課題 ▸
以下の記録の各行を、「番号」と「内容」の二列からなるMarkdownの表にまとめてください。空行は含めないでください。

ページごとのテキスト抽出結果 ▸
"""

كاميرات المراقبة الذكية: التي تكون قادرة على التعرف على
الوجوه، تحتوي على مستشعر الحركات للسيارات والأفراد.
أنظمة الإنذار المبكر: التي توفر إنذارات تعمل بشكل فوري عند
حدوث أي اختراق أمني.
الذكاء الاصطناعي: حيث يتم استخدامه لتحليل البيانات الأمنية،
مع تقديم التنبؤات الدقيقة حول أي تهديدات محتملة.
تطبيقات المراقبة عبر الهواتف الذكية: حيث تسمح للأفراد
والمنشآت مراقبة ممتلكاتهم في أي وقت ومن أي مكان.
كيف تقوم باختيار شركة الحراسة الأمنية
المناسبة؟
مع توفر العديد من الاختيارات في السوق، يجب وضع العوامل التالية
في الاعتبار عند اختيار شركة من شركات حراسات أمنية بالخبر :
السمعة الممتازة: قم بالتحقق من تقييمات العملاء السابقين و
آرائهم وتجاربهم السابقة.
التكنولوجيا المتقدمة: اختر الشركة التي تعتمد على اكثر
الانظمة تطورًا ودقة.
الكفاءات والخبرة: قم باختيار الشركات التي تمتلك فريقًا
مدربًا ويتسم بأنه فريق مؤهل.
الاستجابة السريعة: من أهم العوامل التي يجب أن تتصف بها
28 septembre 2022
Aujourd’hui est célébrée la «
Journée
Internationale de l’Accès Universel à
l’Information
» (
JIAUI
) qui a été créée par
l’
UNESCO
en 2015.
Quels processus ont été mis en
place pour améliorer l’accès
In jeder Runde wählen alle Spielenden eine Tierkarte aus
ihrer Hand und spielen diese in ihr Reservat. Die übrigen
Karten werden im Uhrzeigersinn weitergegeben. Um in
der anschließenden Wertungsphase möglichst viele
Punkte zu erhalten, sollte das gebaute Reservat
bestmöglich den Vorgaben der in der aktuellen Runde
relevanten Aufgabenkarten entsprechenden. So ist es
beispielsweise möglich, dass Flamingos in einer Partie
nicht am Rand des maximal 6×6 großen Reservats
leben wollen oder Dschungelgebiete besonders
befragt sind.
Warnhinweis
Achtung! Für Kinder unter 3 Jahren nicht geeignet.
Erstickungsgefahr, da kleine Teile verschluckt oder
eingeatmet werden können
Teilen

"""

回答 ▸
| 番号 | 内容 |
|---|---|
| 1 | كاميرات المراقبة الذكية: التي تكون قادرة على التعرف على |
| 2 | الوجوه، تحتوي على مستشعر الحركات للسيارات والأفراد. |
| 3 | أنظمة الإنذار المبكر: التي توفر إنذارات تعمل بشكل فوري عند |
| 4 | حدوث أي اختراق أمني. |
| 5 | الذكاء الاصطناعي: حيث يتم استخدامه لتحليل البيانات الأمنية، |
| 6 | مع تقديم التنبؤات الدقيقة حول أي تهديدات محتملة. |
| 7 | تطبيقات المراقبة عبر الهواتف الذكية: حيث تسمح للأفراد |
| 8 | والمنشآت مراقبة ممتلكاتهم في أي وقت ومن أي مكان. |
| 9 | كيف تقوم باختيار شركة الحراسة الأمنية |
| 10 | المناسبة؟ |
| 11 | مع توفر العديد من الاختيارات في السوق، يجب وضع العوامل التالية |
| 12 | في الاعتبار عند اختيار شركة من شركات حراسات أمنية بالخبر : |
| 13 | السمعة الممتازة: قم بالتحقق من تقييمات العملاء السابقين و |
| 14 | آرائهم وتجاربهم السابقة. |
| 15 | التكنولوجيا المتقدمة: اختر الشركة التي تعتمد على اكثر |
| 16 | الانظمة تطورًا ودقة. |
| 17 | الكفاءات والخبرة: قم باختيار الشركات التي تمتلك فريقًا |
| 18 | مدربًا ويتسم بأنه فريق مؤهل. |
| 19 | الاستجابة السريعة: من أهم العوامل التي يجب أن تتصف بها |
| 20 | 28 septembre 2022 |
| 21 | Aujourd’hui est célébrée la « |
| 22 | Journée |
| 23 | Internationale de l’Accès Universel à |
| 24 | l’Information |
| 25 | » ( |
| 26 | JIAUI |
| 27 | ) qui a été créée par |
| 28 | l’ |
| 29 | UNESCO |
| 30 | en 2015. |
| 31 | Quels processus ont été mis en |
| 32 | place pour améliorer l’accès |
| 33 | In jeder Runde wählen alle Spielenden eine Tierkarte aus |
| 34 | ihrer Hand und spielen diese in ihr Reservat. Die übrigen |
| 35 | Karten werden im Uhrzeigersinn weitergegeben. Um in |
| 36 | der anschließenden Wertungsphase möglichst viele |
| 37 | Punkte zu erhalten, sollte das gebaute Reservat |
| 38 | bestmöglich den Vorgaben der in der aktuellen Runde |
| 39 | relevanten Aufgabenkarten entsprechenden. So ist es |
| 40 | beispielsweise möglich, dass Flamingos in einer Partie |
| 41 | nicht am Rand des maximal 6×6 großen Reservats |
| 42 | leben wollen oder Dschungelgebiete besonders |
| 43 | befragt sind. |
| 44 | Warnhinweis |
| 45 | Achtung! Für Kinder unter 3 Jahren nicht geeignet. |
| 46 | Erstickungsgefahr, da kleine Teile verschluckt oder |
| 47 | eingeatmet werden können |
| 48 | Teilen |